Source: Xinhua| 2019-08-16 14:44:23|Editor: ZX
Video PlayerClose

GUANGZHOU, Aug. 16 (Xinhua) -- It's 5 p.m., usually the closing time for Guangdong Folk Arts Museum. But now it remains open even as night falls over the city.

It is among eleven museums in Guangzhou, capital of south China's Guangdong Province, which have extended their opening hours into the night since August.

Located in a century-old traditional ancestral hall, Guangdong Folk Arts Museum consists of 19 buildings connected by a corridor and courtyards. Covering an area of 15,000 square meters, it is the largest Lingnan-style ancestral hall in existence in the province.

"The hall looks very exquisite in the daytime but the details of the architecture are hardly visible at night," said Mou Liaochuan with the museum. "We cannot simply light up the buildings as it can damage the architecture."

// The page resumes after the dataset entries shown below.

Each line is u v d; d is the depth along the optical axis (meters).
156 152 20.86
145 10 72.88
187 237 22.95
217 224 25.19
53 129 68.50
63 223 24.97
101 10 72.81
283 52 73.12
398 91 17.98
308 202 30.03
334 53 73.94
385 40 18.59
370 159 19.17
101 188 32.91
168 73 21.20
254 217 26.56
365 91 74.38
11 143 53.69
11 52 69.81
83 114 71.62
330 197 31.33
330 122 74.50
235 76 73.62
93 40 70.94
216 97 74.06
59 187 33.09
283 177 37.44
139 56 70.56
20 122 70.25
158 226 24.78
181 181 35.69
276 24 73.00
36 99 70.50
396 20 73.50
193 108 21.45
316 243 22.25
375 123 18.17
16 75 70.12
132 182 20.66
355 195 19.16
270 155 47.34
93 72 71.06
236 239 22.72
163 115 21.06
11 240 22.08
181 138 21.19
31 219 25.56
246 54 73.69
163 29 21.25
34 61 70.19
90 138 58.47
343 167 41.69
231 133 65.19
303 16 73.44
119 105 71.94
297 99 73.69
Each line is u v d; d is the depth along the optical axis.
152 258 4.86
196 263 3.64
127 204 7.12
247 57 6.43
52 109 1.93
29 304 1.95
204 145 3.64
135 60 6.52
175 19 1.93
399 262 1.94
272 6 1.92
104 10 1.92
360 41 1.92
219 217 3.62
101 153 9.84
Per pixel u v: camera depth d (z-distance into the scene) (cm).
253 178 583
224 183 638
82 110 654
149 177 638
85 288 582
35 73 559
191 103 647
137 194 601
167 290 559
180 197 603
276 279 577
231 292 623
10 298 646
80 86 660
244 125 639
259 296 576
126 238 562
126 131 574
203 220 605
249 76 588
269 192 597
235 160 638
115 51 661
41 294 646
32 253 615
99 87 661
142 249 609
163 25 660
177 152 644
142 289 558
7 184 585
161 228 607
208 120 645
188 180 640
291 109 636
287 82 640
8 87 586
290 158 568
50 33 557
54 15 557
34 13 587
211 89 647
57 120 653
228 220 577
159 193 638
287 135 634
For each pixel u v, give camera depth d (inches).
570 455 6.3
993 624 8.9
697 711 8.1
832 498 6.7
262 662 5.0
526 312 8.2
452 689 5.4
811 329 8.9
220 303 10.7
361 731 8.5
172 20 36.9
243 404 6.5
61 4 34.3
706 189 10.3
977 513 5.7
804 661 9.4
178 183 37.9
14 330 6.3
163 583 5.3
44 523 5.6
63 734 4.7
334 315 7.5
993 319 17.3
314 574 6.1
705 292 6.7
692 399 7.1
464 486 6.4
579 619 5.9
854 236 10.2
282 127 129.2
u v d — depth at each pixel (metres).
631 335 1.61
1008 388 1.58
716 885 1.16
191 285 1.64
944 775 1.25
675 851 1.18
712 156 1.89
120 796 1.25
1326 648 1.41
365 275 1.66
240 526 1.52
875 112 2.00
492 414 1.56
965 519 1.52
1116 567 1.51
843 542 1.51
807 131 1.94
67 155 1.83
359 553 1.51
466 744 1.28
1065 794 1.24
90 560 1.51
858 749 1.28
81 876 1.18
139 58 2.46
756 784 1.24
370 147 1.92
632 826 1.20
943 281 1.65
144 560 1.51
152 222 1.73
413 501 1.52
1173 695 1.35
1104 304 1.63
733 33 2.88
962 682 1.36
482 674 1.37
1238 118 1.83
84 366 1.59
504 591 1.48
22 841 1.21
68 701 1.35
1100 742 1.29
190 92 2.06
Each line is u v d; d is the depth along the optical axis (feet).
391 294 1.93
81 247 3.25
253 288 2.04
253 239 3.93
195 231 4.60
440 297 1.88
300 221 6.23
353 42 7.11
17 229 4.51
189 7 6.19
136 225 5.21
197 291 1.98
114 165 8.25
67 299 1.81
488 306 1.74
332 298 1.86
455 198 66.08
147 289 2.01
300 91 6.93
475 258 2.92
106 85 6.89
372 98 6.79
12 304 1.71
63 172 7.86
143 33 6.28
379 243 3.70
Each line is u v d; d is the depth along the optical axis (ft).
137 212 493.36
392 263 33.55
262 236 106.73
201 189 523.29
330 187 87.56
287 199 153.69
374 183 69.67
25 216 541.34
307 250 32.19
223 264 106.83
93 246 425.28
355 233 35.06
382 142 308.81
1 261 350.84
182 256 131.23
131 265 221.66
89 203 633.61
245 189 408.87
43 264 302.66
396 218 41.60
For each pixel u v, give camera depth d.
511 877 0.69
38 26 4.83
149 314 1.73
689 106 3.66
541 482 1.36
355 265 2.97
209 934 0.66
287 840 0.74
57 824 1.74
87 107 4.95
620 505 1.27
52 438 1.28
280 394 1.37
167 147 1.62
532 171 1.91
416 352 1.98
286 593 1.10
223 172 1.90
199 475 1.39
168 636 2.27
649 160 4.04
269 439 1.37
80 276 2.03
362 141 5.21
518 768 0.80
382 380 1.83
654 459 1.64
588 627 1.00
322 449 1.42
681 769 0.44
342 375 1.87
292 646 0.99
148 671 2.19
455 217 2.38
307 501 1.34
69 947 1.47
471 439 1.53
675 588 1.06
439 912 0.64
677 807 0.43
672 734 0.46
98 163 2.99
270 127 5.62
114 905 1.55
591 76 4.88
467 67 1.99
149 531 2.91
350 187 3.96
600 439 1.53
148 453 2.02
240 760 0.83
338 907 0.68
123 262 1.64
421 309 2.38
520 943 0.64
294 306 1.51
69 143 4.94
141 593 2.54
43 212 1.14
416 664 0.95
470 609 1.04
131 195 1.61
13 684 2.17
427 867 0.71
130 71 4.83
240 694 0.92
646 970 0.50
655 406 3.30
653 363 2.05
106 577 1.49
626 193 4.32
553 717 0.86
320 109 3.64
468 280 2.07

Now technology has come to the aid.

A pool used to stand in the center of the front square, but vanished long ago. Mou said they planned to use digital projection technology to "reconstruct" the pond, with dynamic images of lotus flowers and fish "in the pond."

This is not the first time that Guangdong Folk Arts Museum has been digitalized. In December last year, it opened an exhibition hall combining its collection with advanced technology such as virtual reality (VR) and augmented reality (AR).

In the 80-square-meter hall, by putting on a VR headset, visitors can travel through time and be immersed in the traditional architecture and environment of the Qing Dynasty (1644-1911). They can also take a close look at the museum's antiques, which are barely displayed in public.

"We have collected the images of about 50 antiques. Visitors can enlarge or rotate the 'antiques' to appreciate their vivid details," said Mou.

The move is among a number of measures to accelerate cultural and business activities during night time in China. Many cities, especially metropolises such as Beijing, Shanghai and Guangzhou, have rolled out plans to support nighttime consumption, aiming for new economic momentum in the service sector between 6 p.m. and 6 a.m.

Food delivery and catering consumption at night have expanded rapidly in recent years and night cultural activities, especially those in museums, have witnessed a striking boom.

Museums in China registered an annual increase of 100 million visitors, according to Xiang Xi, chief executive officer of Time Network, a culture creativity company.

Opening museums at night with the help of digital technology can not only make a city more culturally appealing, but also help create a new growth engine for local tourism, said Xiang.